══ DATA RECORDS ══
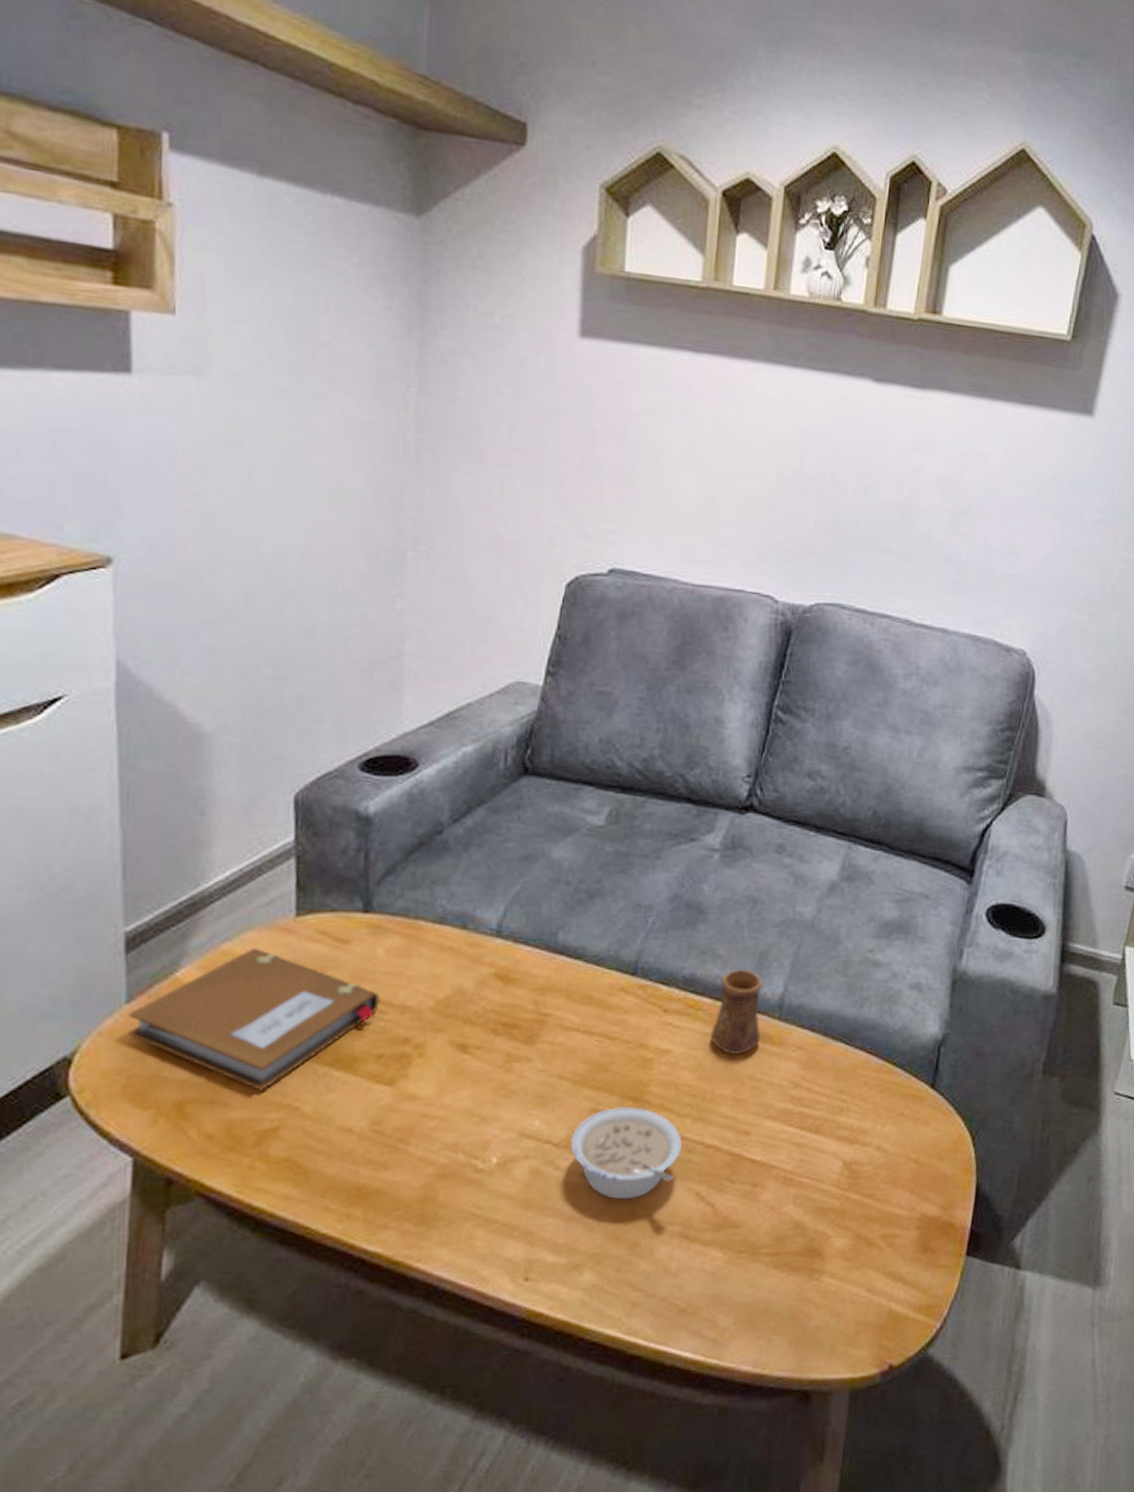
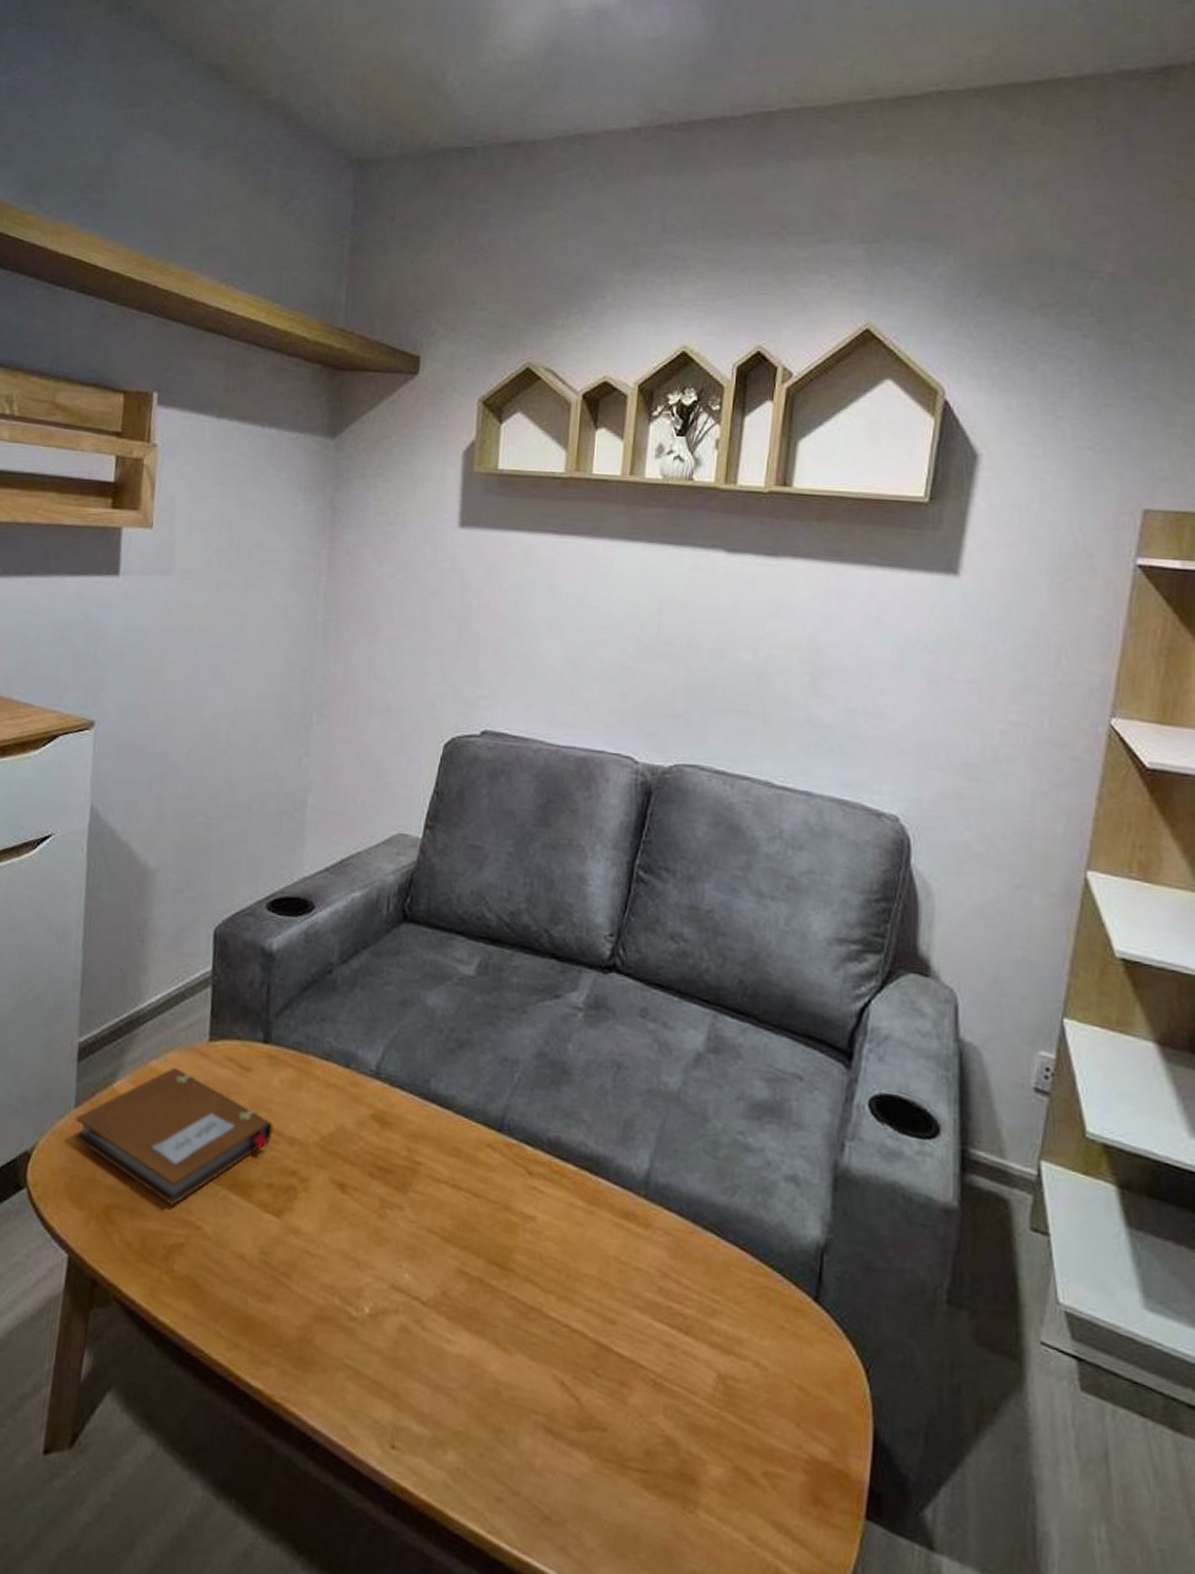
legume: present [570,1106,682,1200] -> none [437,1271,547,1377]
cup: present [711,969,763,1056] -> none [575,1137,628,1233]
═══
══ DATA RECORDS ══
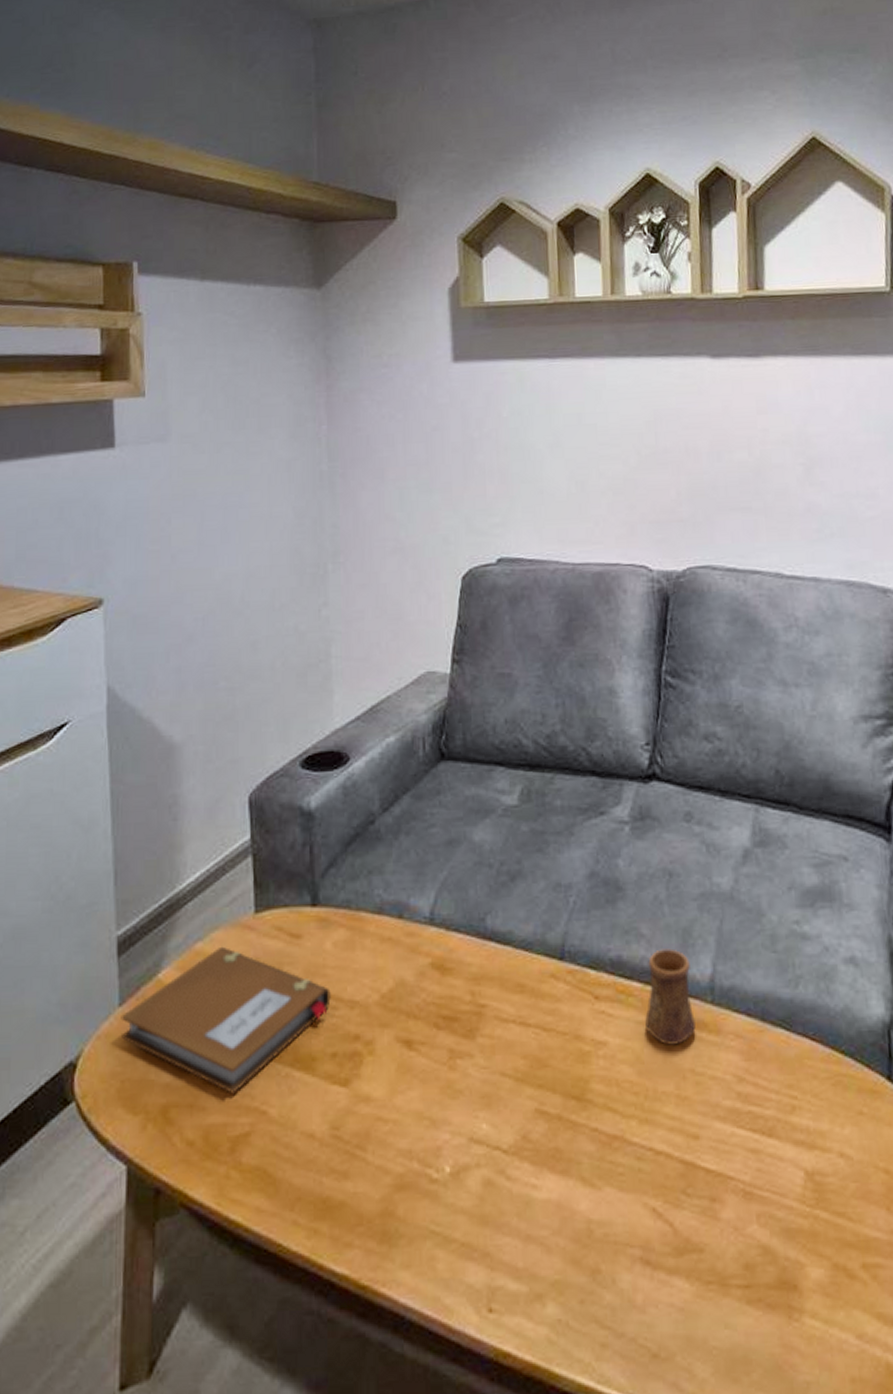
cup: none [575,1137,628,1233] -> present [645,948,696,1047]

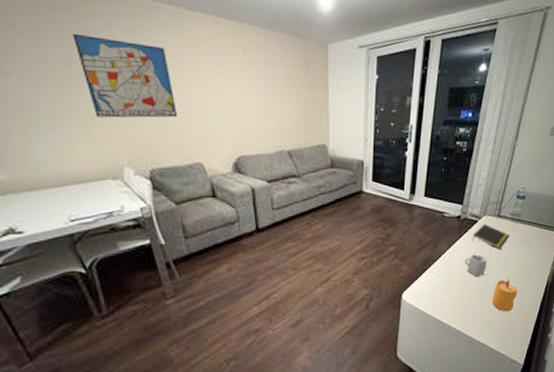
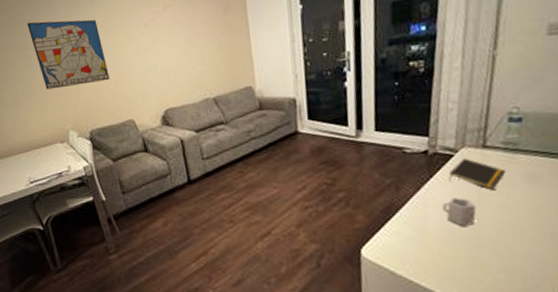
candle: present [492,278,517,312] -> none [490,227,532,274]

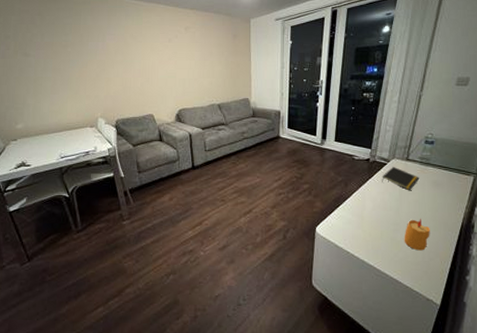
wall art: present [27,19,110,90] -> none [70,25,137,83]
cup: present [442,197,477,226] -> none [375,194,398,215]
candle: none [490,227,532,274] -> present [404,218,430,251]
═══
WHAT TO DO =>
From the material above, copy exactly the lines between the line holding "legume: present [570,1106,682,1200]" and the line holding "cup: present [711,969,763,1056]", inclusive, and only those.

FINISHED TASK =>
legume: present [570,1106,682,1200] -> none [437,1271,547,1377]
cup: present [711,969,763,1056] -> none [575,1137,628,1233]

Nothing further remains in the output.